Дом Маши находился недалеко от городской больницы, где работал Исаков, и к этой больнице Мария поначалу ходила его караулить, но так ни разу и не встретила, зато, не в больнице, правда, но в кино, встретила Эдуарда, и сразу же влюбилась. В который уже раз…

Эдик сейчас как раз проходил под окнами больницы, той, в которой работал один из многих Машиных одноразовых любовников. Хотя об этом он, конечно, не догадывался, он думал о другом: о том, что ему делать дальше, как вернуться в институт, из которого его несправедливо, по его мнению, выгнали.

— Эй! — вскрикнул Эдик, почувствовав, как что-то упало на макушку. Удар был не сильным, но вполне ощутимым. Предмет, ударивший Зихбермана, оттолкнулся от его шевелюры, как спортсмен от батута, и звонко приземлился на асфальт.

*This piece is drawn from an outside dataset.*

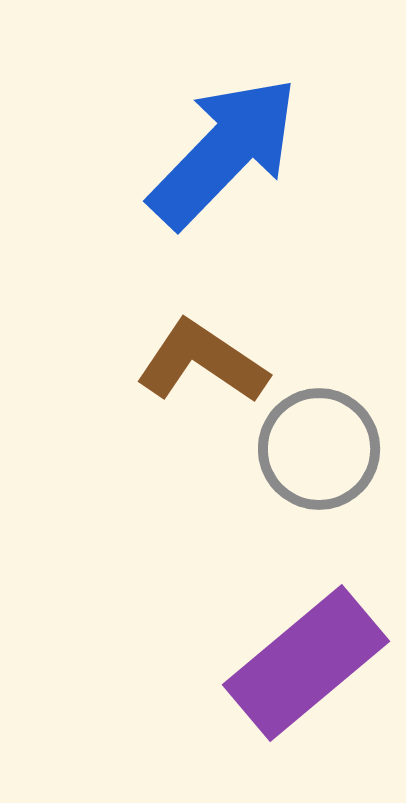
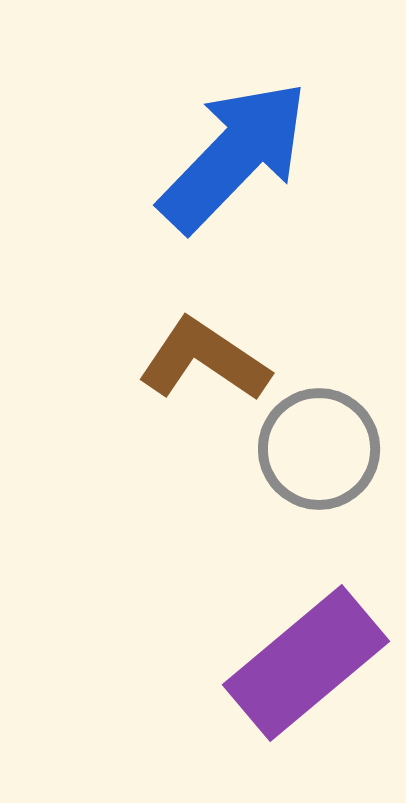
blue arrow: moved 10 px right, 4 px down
brown L-shape: moved 2 px right, 2 px up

Зихберман, обругав в душе негодяя, покусившегося на его жизнь, словами, которых уж точно в Талмуде не вычитать, нагнулся и разглядел орудие нападения. Это был маленький металлический пинцет. В качестве мести Зихберман нагло забрал пинцет себе, сунув в карман брюк.

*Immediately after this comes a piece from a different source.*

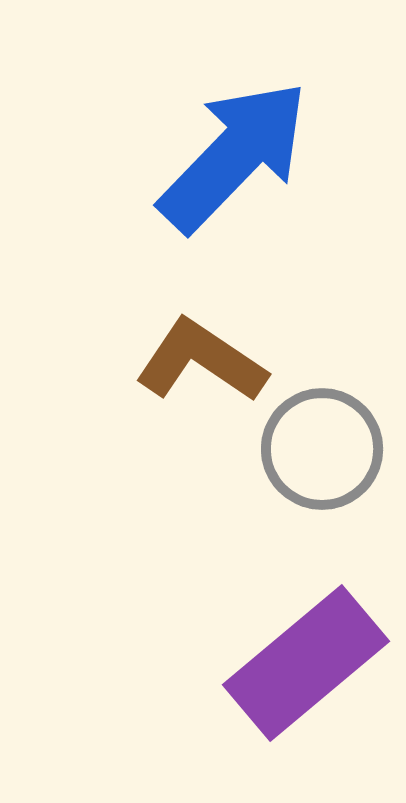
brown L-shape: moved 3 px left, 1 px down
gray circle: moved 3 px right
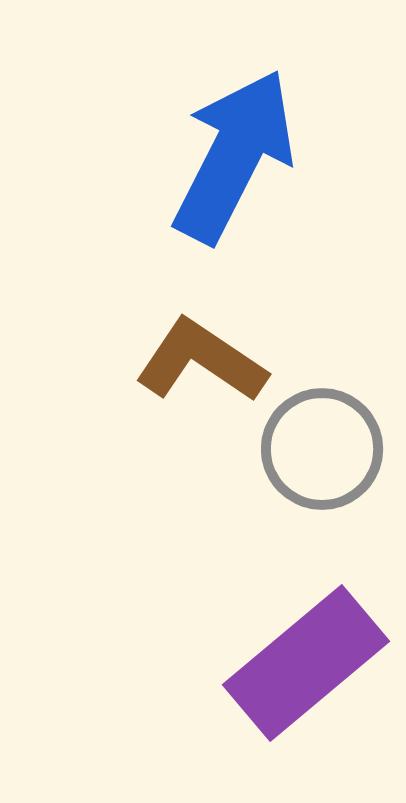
blue arrow: rotated 17 degrees counterclockwise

«Попадись мне только!» — пригрозил Эдик, и, вжав голову в плечи, трусливо отбежал на безопасное расстояние от окон. Идти дальше он решил осторожно, спасаясь от повторной атаки под ветками деревьев. Так он прошёл довольно долго, миновав ещё несколько домов, в окна которых опасливо поглядывал блестящими в свете Луны, как два потрескавшихся блюдца, глазами.

До дома оставалось ещё долго, но ехать на такси Эдуард не решился. И не то, чтобы у него не было денег, но тратить их на какое-то такси, когда можно пройтись пешком? Правда, пешком Эдуард ходить не любил, но сам себе он в этом не признавался.

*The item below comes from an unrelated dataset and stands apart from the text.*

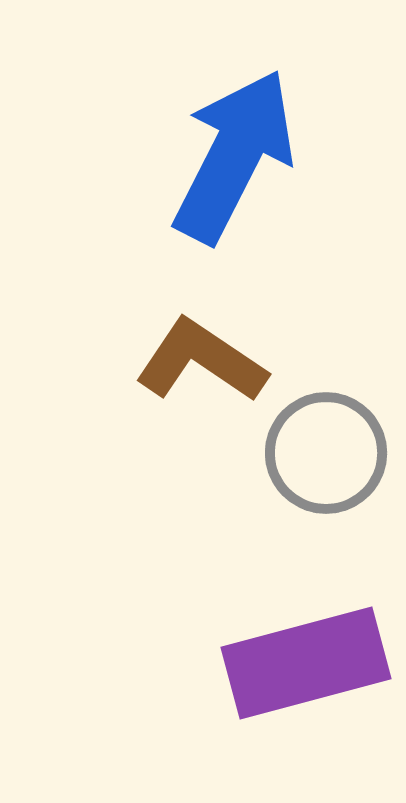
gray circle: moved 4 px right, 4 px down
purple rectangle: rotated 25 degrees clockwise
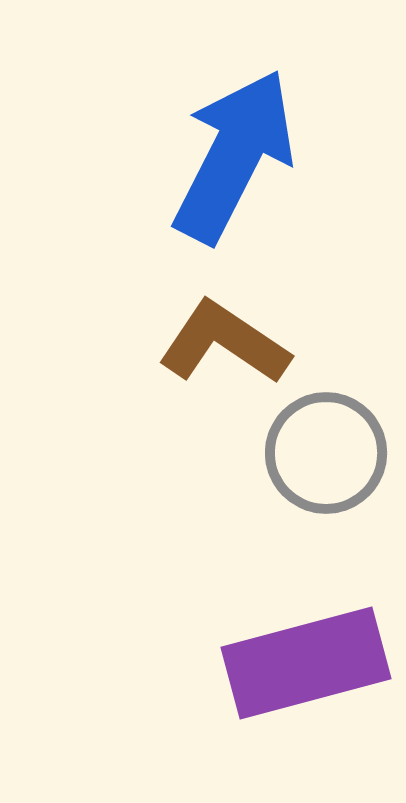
brown L-shape: moved 23 px right, 18 px up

И всё-таки в душе шло маленькое сражение, где одна сторона, численностью во много раз превосходящая другую, как «Золотая орда» превосходит всех годных к службе призывников деревни «Большие Лавочки», доказывала, что деньги любят счёт, и их надо беречь, а другая затравлено пищала что-то про потерю времени и разгул хулиганья, но голос меньшей был настолько невесом и хлипок, что очень скоро смолк совсем.

Ничего удивительного в этом не было, в таких спорах всегда побеждала «Золотая орда». Например, сегодня, когда Эдик собирался к Маше в гости, и ему естественно надо было купить что-то, что девушки считают обязательным дополнением к костюму, гладко выбритым щёкам и страсти, он чуть не сошёл с ума, разрываясь между дешёвым вином и букетиком ещё не совсем увядших астр. В итоге многочасовых мучений логика подсказала, что вино доведётся пить и ему самому, и выбор наконец-таки был сделан.

«Эх, почему такси не бесплатное…» — мечтательно подумал он. Тут вдруг его макушка зачесалась так сильно, будто сразу десять блох по предварительной договоренности накинулись на один волосяной фолликул, и принялись нещадно его грызть. Эдик выстрелил рукой в направлении зуда, но не успел: что-то пронзило его мозг. В глазах потемнело, затем вспыхнуло сверхновой, и он упал на асфальт. Ещё через несколько минут на голове выросла шишка, и Эдик не то, чтобы умер, а просто перестал существовать. Его тело досталось кому-то другому, как поверженный город воинам Золотой орды.